Reproduce the records below verbatim, omitting the pictures from your answer.

+---+

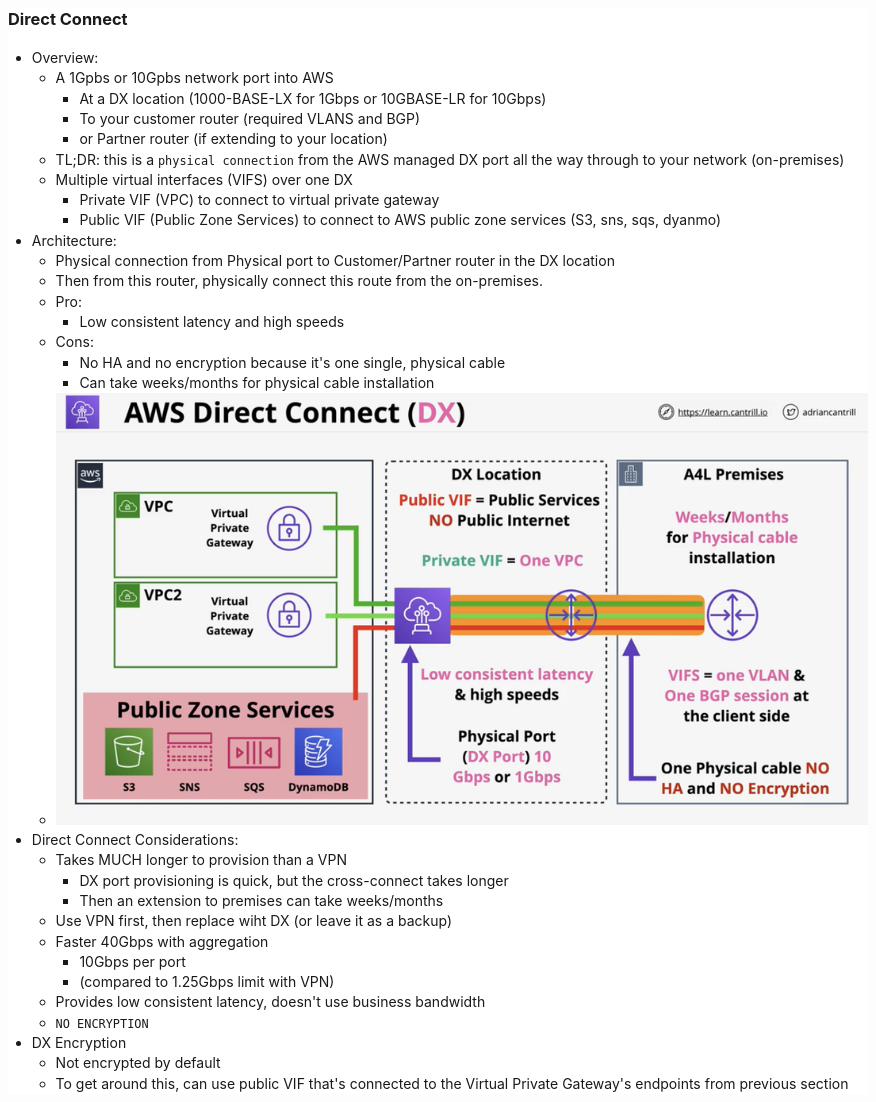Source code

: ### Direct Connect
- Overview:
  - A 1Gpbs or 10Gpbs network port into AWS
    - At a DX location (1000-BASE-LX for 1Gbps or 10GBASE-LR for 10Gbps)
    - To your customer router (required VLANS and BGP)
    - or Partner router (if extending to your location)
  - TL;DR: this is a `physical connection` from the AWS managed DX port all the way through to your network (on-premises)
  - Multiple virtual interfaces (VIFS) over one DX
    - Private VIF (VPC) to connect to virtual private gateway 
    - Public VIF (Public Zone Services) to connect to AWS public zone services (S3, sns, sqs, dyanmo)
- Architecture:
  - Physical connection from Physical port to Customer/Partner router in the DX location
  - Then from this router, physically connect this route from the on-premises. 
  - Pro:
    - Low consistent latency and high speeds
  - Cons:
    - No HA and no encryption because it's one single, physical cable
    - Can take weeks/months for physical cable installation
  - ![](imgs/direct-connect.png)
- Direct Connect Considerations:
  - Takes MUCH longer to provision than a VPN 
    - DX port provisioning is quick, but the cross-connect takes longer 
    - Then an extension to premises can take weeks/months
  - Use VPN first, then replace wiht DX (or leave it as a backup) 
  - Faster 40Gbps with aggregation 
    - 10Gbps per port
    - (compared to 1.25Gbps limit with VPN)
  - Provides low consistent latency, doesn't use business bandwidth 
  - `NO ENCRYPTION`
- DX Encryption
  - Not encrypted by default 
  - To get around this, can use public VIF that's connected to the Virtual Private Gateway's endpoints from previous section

+---+

* **SOLUTION**:
Source code

: ### Direct Connect
- Overview:
  - A 1Gpbs or 10Gpbs network port into AWS
    - At a DX location (1000-BASE-LX for 1Gbps or 10GBASE-LR for 10Gbps)
    - To your customer router (required VLANS and BGP)
    - or Partner router (if extending to your location)
  - TL;DR: this is a `physical connection` from the AWS managed DX port all the way through to your network (on-premises)
  - Multiple virtual interfaces (VIFS) over one DX
    - Private VIF (VPC) to connect to virtual private gateway 
    - Public VIF (Public Zone Services) to connect to AWS public zone services (S3, sns, sqs, dyanmo)
- Architecture:
  - Physical connection from Physical port to Customer/Partner router in the DX location
  - Then from this router, physically connect this route from the on-premises. 
  - Pro:
    - Low consistent latency and high speeds
  - Cons:
    - No HA and no encryption because it's one single, physical cable
    - Can take weeks/months for physical cable installation
  - ![](imgs/direct-connect.png)
- Direct Connect Considerations:
  - Takes MUCH longer to provision than a VPN 
    - DX port provisioning is quick, but the cross-connect takes longer 
    - Then an extension to premises can take weeks/months
  - Use VPN first, then replace wiht DX (or leave it as a backup) 
  - Faster 40Gbps with aggregation 
    - 10Gbps per port
    - (compared to 1.25Gbps limit with VPN)
  - Provides low consistent latency, doesn't use business bandwidth 
  - `NO ENCRYPTION`
- DX Encryption
  - Not encrypted by default 
  - To get around this, can use public VIF that's connected to the Virtual Private Gateway's endpoints from previous section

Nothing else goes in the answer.